Iolanda's knowledge of the German language aroused the suspicions of the local partisans, who accused her of being a Fascist spy and of collaborating with the Wehrmacht.
Iolanda Dobrilla was 16 years old when she was tortured, raped & murdered by Communist Partisans. |
Iolanda's blown up body was burned in a coal cellar and her charred remains were left as food for the pigs. She was only 16 years old.
The Italian authorities immediately began searching for the girl. However this came to an abrupt halt on May 9, 1944 when Primo De Luca, an Italian soldier of the GNR who was leading the search and collecting evidence, was captured by the Communist partisans and summarily executed in front of the cemetery of Vasciano in Stroncone, near Terni.
Investigations were resumed in 1947, after the end of the war.
On November 21, 1950 her killers were absolved of any crime by the Court of Appeals in Rome, who decided that the case met the requirements of the Togliatti Amnesty (a general amnesty issued by the Secretary of the Italian Communist Party, Palmiro Togliatti). Her death was ruled “a necessary act of war to defeat the enemy”. The fact that Iolanda was a minor and not a spy was ignored. The murderers – Luigi Menichelli and Francesco Marasco – were granted freedom without punishment.

Supplied records:
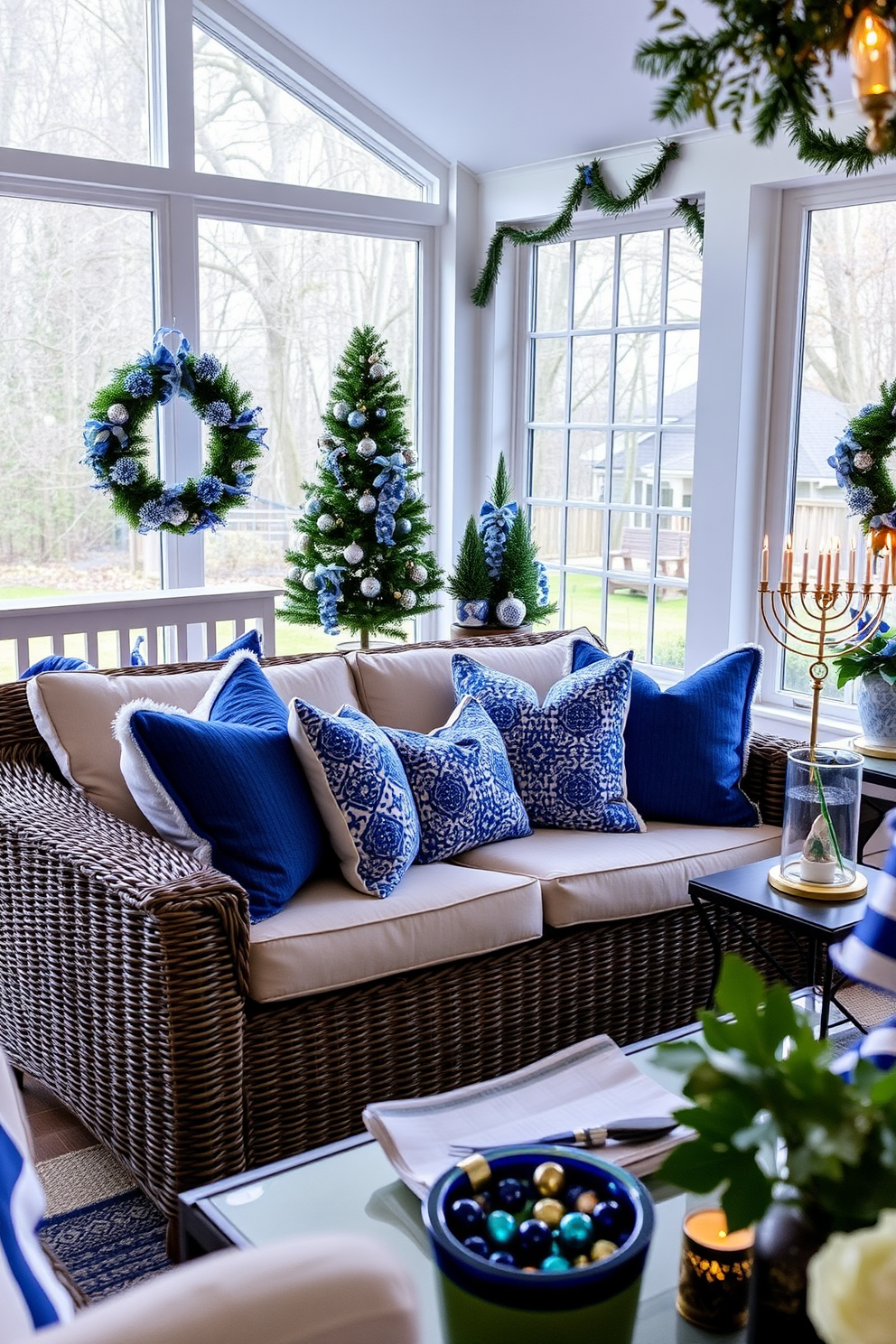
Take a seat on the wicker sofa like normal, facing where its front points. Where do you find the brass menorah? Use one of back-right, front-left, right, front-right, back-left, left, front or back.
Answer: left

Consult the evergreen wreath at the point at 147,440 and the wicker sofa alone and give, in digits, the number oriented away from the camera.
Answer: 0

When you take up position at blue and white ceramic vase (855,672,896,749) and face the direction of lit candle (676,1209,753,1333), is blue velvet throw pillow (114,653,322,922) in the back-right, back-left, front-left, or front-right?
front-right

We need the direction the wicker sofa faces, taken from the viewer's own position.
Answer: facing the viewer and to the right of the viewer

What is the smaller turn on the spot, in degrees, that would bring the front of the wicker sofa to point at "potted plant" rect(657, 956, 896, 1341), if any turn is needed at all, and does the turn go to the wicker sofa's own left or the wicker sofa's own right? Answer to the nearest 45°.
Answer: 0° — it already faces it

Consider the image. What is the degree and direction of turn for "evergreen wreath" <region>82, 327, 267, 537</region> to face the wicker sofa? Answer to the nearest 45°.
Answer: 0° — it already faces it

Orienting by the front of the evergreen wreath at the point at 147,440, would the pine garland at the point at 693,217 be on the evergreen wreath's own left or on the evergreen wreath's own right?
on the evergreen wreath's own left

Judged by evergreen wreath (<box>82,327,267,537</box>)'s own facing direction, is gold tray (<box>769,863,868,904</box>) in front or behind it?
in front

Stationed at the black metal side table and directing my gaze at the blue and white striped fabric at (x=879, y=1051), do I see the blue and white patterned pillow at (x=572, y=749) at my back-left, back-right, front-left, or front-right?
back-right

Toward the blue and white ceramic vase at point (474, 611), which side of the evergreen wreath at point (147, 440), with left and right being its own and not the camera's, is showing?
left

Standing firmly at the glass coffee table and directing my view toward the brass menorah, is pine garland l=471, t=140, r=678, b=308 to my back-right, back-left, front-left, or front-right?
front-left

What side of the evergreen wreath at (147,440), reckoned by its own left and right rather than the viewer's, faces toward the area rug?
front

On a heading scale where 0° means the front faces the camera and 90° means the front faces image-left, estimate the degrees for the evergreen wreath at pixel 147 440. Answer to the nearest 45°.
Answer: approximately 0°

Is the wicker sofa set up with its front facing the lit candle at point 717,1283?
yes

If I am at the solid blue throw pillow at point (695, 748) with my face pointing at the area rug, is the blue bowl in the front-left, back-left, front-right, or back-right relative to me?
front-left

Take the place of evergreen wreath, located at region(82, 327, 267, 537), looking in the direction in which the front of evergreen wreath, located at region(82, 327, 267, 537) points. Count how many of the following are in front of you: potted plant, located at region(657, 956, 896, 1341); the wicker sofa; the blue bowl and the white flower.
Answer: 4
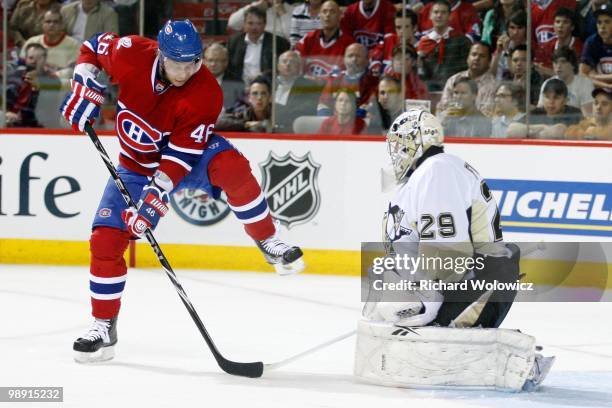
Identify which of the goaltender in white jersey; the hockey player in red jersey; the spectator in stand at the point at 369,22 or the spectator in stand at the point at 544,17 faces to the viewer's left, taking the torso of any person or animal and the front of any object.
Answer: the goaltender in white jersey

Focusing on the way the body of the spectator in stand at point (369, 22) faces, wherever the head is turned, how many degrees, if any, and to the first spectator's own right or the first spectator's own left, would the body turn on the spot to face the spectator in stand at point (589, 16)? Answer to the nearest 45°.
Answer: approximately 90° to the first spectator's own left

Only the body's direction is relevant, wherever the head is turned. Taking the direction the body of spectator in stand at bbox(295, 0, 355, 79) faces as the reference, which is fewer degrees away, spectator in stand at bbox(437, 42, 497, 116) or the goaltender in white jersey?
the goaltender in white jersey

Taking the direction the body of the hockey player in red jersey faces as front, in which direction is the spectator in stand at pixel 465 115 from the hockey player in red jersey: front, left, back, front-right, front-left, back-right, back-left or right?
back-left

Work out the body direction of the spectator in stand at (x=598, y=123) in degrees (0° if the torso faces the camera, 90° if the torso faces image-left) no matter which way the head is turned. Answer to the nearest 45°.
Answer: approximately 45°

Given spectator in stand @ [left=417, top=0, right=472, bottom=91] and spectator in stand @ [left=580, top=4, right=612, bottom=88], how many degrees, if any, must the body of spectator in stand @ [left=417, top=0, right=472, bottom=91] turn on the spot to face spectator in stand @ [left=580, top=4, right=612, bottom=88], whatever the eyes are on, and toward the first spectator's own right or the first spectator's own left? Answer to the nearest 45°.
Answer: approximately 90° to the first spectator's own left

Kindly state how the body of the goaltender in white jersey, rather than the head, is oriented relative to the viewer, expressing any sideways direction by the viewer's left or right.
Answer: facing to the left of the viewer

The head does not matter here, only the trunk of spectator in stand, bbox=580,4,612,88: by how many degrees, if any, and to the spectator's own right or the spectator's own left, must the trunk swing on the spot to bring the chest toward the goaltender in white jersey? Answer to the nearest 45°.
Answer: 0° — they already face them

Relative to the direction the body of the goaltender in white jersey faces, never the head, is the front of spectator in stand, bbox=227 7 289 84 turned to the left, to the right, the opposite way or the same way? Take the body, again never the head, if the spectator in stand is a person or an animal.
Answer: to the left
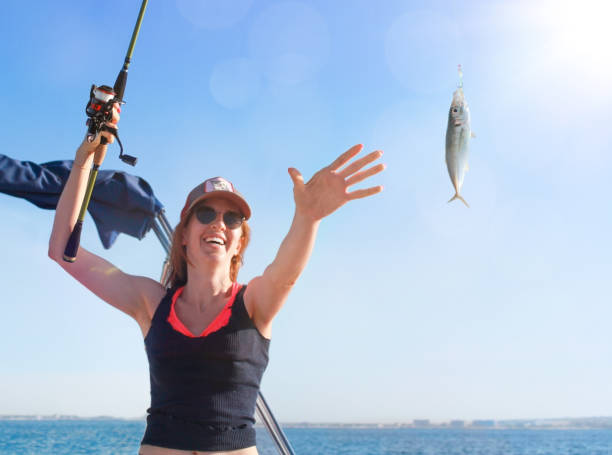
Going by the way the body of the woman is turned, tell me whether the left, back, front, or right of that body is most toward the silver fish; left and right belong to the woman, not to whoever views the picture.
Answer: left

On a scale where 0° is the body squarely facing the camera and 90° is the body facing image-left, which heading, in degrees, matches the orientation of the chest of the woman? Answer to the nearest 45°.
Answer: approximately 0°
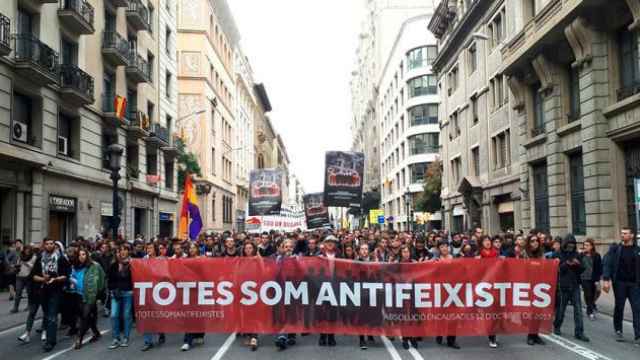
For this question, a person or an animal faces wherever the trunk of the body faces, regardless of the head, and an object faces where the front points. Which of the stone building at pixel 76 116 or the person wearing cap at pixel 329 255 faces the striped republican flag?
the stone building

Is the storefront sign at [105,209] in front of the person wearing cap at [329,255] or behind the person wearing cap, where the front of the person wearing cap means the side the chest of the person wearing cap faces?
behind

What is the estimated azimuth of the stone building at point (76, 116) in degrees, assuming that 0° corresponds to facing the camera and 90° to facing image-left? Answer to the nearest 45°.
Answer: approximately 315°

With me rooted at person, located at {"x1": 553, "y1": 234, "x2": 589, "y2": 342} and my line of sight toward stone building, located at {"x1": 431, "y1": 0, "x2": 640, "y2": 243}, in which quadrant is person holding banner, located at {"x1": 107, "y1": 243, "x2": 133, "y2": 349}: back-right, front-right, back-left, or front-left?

Try it:
Repeat the passage of the text about Iolanda Dobrilla from "Iolanda Dobrilla was" to "Stroncone, near Terni.", word for word. None of the records matter here.

Exercise response:
Iolanda Dobrilla was 16 years old when she was tortured, raped & murdered by Communist Partisans. |
Iolanda's blown up body was burned in a coal cellar and her charred remains were left as food for the pigs. She was only 16 years old.
The Italian authorities immediately began searching for the girl. However this came to an abrupt halt on May 9, 1944 when Primo De Luca, an Italian soldier of the GNR who was leading the search and collecting evidence, was captured by the Communist partisans and summarily executed in front of the cemetery of Vasciano in Stroncone, near Terni.